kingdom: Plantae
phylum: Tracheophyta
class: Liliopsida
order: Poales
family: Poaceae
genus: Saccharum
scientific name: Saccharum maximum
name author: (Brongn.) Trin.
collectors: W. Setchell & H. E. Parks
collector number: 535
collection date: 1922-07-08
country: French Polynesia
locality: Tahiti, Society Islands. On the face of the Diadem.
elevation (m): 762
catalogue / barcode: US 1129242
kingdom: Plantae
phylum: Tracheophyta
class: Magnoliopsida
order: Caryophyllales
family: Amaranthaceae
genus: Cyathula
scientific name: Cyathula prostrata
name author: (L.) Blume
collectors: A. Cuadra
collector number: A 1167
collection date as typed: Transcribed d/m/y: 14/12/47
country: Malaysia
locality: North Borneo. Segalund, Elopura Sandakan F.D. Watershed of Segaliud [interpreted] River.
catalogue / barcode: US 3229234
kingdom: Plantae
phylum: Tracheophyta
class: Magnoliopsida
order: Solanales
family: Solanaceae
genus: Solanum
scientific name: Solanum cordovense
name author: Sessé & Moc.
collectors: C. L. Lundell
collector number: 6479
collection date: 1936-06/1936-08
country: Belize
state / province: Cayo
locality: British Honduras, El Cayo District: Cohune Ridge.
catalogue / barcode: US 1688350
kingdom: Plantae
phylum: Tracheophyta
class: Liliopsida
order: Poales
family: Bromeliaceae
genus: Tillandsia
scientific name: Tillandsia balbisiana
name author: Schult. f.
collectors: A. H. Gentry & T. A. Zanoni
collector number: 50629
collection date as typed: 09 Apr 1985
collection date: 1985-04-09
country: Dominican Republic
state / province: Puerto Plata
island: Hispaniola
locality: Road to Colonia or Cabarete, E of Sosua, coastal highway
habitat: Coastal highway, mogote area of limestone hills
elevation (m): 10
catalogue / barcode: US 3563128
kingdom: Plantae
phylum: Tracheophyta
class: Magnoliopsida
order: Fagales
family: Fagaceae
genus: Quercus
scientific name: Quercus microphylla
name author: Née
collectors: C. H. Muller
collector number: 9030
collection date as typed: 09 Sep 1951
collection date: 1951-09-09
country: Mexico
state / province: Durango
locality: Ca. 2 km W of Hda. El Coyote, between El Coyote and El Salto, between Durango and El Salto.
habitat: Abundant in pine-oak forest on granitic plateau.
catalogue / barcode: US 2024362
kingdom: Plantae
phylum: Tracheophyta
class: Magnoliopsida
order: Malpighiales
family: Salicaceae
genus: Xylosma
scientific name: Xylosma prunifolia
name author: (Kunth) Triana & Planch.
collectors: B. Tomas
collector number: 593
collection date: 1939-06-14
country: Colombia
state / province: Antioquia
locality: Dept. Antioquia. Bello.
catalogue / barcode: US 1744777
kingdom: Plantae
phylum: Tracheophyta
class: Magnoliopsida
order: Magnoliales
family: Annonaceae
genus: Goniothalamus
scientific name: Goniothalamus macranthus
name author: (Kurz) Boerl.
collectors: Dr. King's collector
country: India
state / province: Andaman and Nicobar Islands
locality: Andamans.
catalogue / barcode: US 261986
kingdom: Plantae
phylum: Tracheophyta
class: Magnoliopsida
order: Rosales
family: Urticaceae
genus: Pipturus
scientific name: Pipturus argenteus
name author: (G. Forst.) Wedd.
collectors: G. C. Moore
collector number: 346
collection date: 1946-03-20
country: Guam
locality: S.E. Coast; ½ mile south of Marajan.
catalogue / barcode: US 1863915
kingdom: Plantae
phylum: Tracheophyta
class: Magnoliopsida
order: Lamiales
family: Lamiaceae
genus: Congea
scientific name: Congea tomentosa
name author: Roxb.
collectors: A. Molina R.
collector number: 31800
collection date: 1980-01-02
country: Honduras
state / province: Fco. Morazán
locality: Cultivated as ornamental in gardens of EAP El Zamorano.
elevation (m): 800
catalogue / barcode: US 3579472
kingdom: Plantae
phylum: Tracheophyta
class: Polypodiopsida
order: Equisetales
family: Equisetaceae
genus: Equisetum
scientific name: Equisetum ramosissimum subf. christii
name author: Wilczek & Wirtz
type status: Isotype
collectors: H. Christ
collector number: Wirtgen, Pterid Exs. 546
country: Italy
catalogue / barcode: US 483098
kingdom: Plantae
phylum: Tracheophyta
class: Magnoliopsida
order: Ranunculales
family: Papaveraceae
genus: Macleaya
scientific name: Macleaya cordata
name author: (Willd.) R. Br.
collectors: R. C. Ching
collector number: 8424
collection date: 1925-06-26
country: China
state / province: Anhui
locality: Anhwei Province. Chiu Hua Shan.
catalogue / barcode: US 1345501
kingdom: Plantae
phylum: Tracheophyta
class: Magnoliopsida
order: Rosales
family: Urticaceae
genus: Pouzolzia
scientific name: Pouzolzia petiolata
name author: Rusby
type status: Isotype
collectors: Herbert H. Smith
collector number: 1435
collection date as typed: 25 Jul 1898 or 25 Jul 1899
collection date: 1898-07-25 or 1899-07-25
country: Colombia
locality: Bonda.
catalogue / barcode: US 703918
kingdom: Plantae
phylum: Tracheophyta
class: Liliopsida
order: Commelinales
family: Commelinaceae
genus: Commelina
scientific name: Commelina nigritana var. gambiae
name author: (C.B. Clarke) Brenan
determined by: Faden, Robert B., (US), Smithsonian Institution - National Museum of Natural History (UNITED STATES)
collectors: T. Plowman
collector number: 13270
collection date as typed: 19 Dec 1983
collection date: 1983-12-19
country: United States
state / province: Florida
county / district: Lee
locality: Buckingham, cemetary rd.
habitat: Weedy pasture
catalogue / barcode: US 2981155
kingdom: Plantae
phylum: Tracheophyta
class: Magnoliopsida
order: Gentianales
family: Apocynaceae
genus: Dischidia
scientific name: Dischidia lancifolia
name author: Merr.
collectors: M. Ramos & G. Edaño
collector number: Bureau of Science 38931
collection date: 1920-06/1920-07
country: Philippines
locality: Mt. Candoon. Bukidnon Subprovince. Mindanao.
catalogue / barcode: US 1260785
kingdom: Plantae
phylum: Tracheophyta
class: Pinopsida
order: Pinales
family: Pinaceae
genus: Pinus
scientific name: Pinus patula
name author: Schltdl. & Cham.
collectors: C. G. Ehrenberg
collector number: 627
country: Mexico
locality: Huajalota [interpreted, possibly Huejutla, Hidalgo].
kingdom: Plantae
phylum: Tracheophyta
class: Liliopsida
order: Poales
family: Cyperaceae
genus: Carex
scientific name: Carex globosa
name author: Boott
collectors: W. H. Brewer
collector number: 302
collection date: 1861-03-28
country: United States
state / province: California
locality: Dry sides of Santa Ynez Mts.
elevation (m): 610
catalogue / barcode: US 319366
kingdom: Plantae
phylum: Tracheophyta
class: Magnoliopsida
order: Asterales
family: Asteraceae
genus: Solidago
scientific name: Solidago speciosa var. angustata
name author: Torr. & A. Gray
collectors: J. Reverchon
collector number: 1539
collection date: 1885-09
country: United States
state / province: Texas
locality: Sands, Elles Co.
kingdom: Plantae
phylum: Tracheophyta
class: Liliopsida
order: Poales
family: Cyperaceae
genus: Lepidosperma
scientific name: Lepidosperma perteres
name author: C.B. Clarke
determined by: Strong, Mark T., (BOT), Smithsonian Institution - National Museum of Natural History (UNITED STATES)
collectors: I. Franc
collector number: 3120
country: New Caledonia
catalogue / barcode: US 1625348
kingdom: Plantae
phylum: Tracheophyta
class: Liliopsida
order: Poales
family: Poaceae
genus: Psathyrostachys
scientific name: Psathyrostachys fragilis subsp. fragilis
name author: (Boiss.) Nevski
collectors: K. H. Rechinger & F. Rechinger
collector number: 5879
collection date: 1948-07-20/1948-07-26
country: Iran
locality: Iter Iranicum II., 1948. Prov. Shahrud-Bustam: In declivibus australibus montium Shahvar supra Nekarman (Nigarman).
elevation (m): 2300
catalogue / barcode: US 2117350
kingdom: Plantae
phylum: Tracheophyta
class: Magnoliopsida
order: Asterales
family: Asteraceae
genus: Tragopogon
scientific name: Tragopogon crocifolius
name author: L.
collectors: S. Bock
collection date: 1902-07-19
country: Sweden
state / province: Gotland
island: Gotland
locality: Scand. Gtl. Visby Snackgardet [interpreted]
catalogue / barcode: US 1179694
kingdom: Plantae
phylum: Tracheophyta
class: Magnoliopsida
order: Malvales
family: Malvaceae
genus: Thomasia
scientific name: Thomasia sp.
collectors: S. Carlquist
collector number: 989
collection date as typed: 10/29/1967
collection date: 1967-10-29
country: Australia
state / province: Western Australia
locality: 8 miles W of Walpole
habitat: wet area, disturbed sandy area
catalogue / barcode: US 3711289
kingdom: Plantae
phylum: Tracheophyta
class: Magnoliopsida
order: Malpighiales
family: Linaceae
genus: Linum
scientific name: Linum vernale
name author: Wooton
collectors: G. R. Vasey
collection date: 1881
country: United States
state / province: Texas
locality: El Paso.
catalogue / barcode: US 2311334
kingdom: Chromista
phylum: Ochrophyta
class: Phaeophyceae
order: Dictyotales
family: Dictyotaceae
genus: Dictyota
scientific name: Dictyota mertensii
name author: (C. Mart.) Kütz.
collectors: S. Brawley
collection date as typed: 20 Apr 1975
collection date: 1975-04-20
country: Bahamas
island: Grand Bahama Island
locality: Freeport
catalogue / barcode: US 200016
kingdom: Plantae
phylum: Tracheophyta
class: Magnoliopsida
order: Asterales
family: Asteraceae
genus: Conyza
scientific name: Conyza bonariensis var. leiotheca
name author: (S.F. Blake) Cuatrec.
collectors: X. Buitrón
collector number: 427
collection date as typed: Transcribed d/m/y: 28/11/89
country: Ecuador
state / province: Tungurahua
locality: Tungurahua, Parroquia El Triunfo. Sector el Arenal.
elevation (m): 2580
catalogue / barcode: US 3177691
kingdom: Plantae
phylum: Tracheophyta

--

» **WHAT YOU HAVE TO DO**
Copy out the lines of the data word for word, beginning at the line with "scientific name: Psathyrostachys" and continuing through the line with "country: Sweden", with both of those lines included.

» **CORRECT ANSWER**
scientific name: Psathyrostachys fragilis subsp. fragilis
name author: (Boiss.) Nevski
collectors: K. H. Rechinger & F. Rechinger
collector number: 5879
collection date: 1948-07-20/1948-07-26
country: Iran
locality: Iter Iranicum II., 1948. Prov. Shahrud-Bustam: In declivibus australibus montium Shahvar supra Nekarman (Nigarman).
elevation (m): 2300
catalogue / barcode: US 2117350
kingdom: Plantae
phylum: Tracheophyta
class: Magnoliopsida
order: Asterales
family: Asteraceae
genus: Tragopogon
scientific name: Tragopogon crocifolius
name author: L.
collectors: S. Bock
collection date: 1902-07-19
country: Sweden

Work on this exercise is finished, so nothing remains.